After capturing a top drug lord, Colombia's government called on
US Democrats to rethink their "irrational" resistance to funding
the Andean country's anti-narcotics efforts.
Democrats who control Congress have questioned the results of
Washington's multi-billion dollar aid package for Colombia, which
since 2000 has aimed to slash cocaine shipments to US streets
mainly by fumigating coca crops.
Colombia is the world's top cocaine producer but its government
delivered a blow against the country's biggest drugs cartel by
arresting its leader, Diego Montoya, one of the FBI's most sought
after fugitives.
"We hope these results give them an element of reason, so they can
stop with this opposition, which I consider irrational," Vice
President Francisco Santos told reporters.
"Due to minor ideological and political problems of one sector of
the Democratic party, they are about to get themselves into a mess
and that is irresponsible," he said.
Washington has provided President Alvaro Uribe - a key White
House ally in Latin America - with billions of dollars in aid to
counter the drug trade and left-wing rebels engaged in a
four-decade conflict.
But Uribe has come under fire for a scandal over the political
influence of illegal paramilitary warlords who have handed in their
arms in a peace deal, but who critics say have kept their criminal
organizations alive.
Democrats are pushing Colombia for progress in curbing
paramilitaries before approving a US free trade deal.
Some critics of the Plan Colombia drug program have called for a
reduction in aid and want to shift its emphasis on military
counter-narcotics aid to economic development they believe will
more effectively counter coca leaf production.

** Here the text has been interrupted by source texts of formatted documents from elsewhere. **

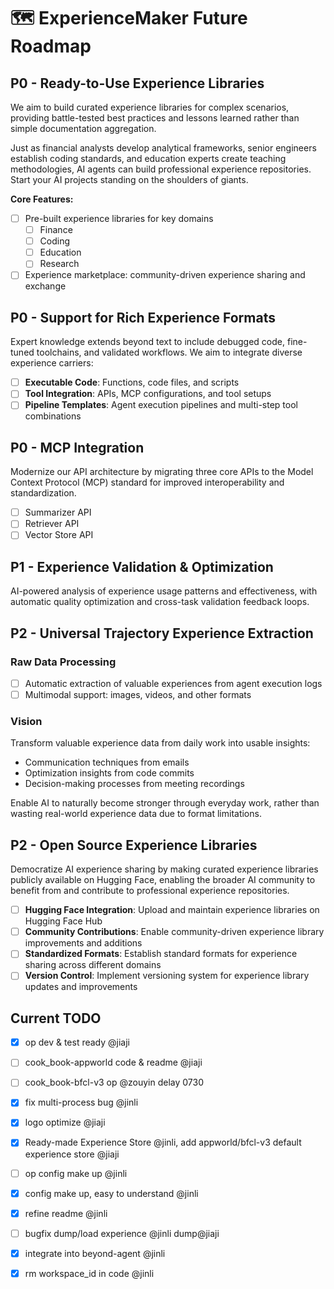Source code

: # 🗺️ ExperienceMaker Future Roadmap

## P0 - Ready-to-Use Experience Libraries

We aim to build curated experience libraries for complex scenarios, providing battle-tested best practices and lessons learned rather than simple documentation aggregation.

Just as financial analysts develop analytical frameworks, senior engineers establish coding standards, and education experts create teaching methodologies, AI agents can build professional experience repositories. Start your AI projects standing on the shoulders of giants.

**Core Features:**

- [ ] Pre-built experience libraries for key domains
    - [ ] Finance
    - [ ] Coding
    - [ ] Education
    - [ ] Research
- [ ] Experience marketplace: community-driven experience sharing and exchange

## P0 - Support for Rich Experience Formats

Expert knowledge extends beyond text to include debugged code, fine-tuned toolchains, and validated workflows. We aim to integrate diverse experience carriers:

- [ ] **Executable Code**: Functions, code files, and scripts
- [ ] **Tool Integration**: APIs, MCP configurations, and tool setups
- [ ] **Pipeline Templates**: Agent execution pipelines and multi-step tool combinations

## P0 - MCP Integration

Modernize our API architecture by migrating three core APIs to the Model Context Protocol (MCP) standard for improved interoperability and standardization.

- [ ] Summarizer API
- [ ] Retriever API
- [ ] Vector Store API

## P1 - Experience Validation & Optimization

AI-powered analysis of experience usage patterns and effectiveness, with automatic quality optimization and cross-task validation feedback loops.

## P2 - Universal Trajectory Experience Extraction

### Raw Data Processing
- [ ] Automatic extraction of valuable experiences from agent execution logs
- [ ] Multimodal support: images, videos, and other formats

### Vision
Transform valuable experience data from daily work into usable insights:
- Communication techniques from emails
- Optimization insights from code commits
- Decision-making processes from meeting recordings

Enable AI to naturally become stronger through everyday work, rather than wasting real-world experience data due to format limitations.

## P2 - Open Source Experience Libraries

Democratize AI experience sharing by making curated experience libraries publicly available on Hugging Face, enabling the broader AI community to benefit from and contribute to professional experience repositories.

- [ ] **Hugging Face Integration**: Upload and maintain experience libraries on Hugging Face Hub
- [ ] **Community Contributions**: Enable community-driven experience library improvements and additions
- [ ] **Standardized Formats**: Establish standard formats for experience sharing across different domains
- [ ] **Version Control**: Implement versioning system for experience library updates and improvements

## Current TODO

- [x] op dev & test ready @jiaji
- [ ] cook_book-appworld code & readme @jiaji
- [ ] cook_book-bfcl-v3 op @zouyin delay 0730
- [x] fix multi-process bug @jinli
- [x] logo optimize @jiaji
- [x] Ready-made Experience Store @jinli, add appworld/bfcl-v3 default experience store @jiaji
- [ ] op config make up @jinli
- [x] config make up, easy to understand @jinli
- [x] refine readme @jinli
- [ ] bugfix dump/load experience @jinli dump@jiaji

- [x] integrate into beyond-agent @jinli
- [x] rm workspace_id in code @jinli
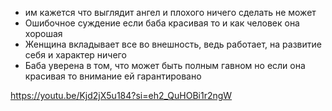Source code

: * им кажется что выглядит ангел и плохого ничего сделать не может
* Ошибочное суждение если баба красивая то и как человек она хорошая 
* Женщина вкладывает все во внешность, ведь работает, на развитие себя и характер ничего
* Баба уверена в том, что может быть полным гавном но если она красивая то внимание ей гарантировано

https://youtu.be/Kjd2jX5u184?si=eh2_QuHOBi1r2ngW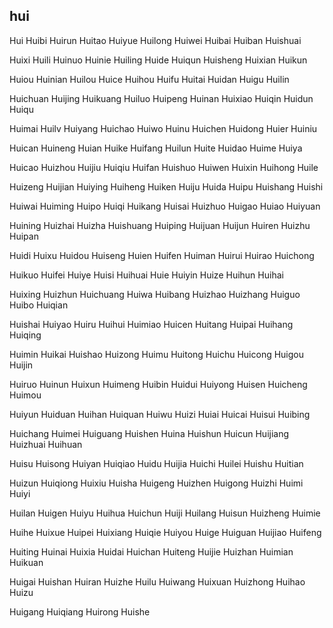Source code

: hui
---

Hui Huibi Huirun Huitao Huiyue Huilong Huiwei Huibai Huiban Huishuai

Huixi Huili Huinuo Huinie Huiling Huide Huiqun Huisheng Huixian Huikun

Huiou Huinian Huilou Huice Huihou Huifu Huitai Huidan Huigu Huilin

Huichuan Huijing Huikuang Huiluo Huipeng Huinan Huixiao Huiqin Huidun Huiqu

Huimai Huilv Huiyang Huichao Huiwo Huinu Huichen Huidong Huier Huiniu

Huican Huineng Huian Huike Huifang Huilun Huite Huidao Huime Huiya

Huicao Huizhou Huijiu Huiqiu Huifan Huishuo Huiwen Huixin Huihong Huile

Huizeng Huijian Huiying Huiheng Huiken Huiju Huida Huipu Huishang Huishi

Huiwai Huiming Huipo Huiqi Huikang Huisai Huizhuo Huigao Huiao Huiyuan

Huining Huizhai Huizha Huishuang Huiping Huijuan Huijun Huiren Huizhu Huipan

Huidi Huixu Huidou Huiseng Huien Huifen Huiman Huirui Huirao Huichong

Huikuo Huifei Huiye Huisi Huihuai Huie Huiyin Huize Huihun Huihai

Huixing Huizhun Huichuang Huiwa Huibang Huizhao Huizhang Huiguo Huibo   Huiqian

Huishai Huiyao Huiru Huihui Huimiao Huicen Huitang Huipai Huihang Huiqing

Huimin Huikai Huishao Huizong Huimu Huitong Huichu Huicong Huigou Huijin

Huiruo Huinun Huixun Huimeng Huibin Huidui Huiyong Huisen Huicheng Huimou

Huiyun Huiduan Huihan Huiquan Huiwu Huizi Huiai Huicai Huisui Huibing

Huichang Huimei Huiguang Huishen Huina Huishun Huicun Huijiang Huizhuai Huihuan

Huisu Huisong Huiyan Huiqiao Huidu Huijia Huichi Huilei Huishu Huitian

Huizun Huiqiong Huixiu Huisha Huigeng Huizhen Huigong Huizhi Huimi Huiyi

Huilan Huigen Huiyu Huihua Huichun Huiji Huilang Huisun Huizheng Huimie

Huihe Huixue Huipei Huixiang Huiqie Huiyou Huige Huiguan Huijiao Huifeng

Huiting Huinai Huixia Huidai Huichan Huiteng Huijie Huizhan Huimian Huikuan

Huigai Huishan Huiran Huizhe Huilu Huiwang Huixuan Huizhong Huihao Huizu

Huigang Huiqiang Huirong Huishe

Colombia has sprayed the coca crops used to manufacture cocaine for
seven years and reduced production, but at least 600 tonnes of
cocaine still flows out each year and drug prices on US streets do
not reflect a supply cut.
The arrest of Montoya followed the army's report that it killed a
guerrilla commander at the heart of drug and arms trafficking for
the Revolutionary Armed Forces of Colombia, or FARC, the country's
largest guerrilla group.
Montoya's arrest was perhaps the biggest triumph for Colombia's
anti-drugs forces since the 1993 killing of infamous cartel boss
Pablo Escobar, but experts say other traffickers will move to fill
the gap.
"History shows finishing off the cartels isn't the end of drug
trafficking," said Alfredo Rangel, an analyst at Bogota think-tank
Security and Democracy.
"This arrest will have an important impact on the restructuring of the drug trade, but it does not mean it will disappear."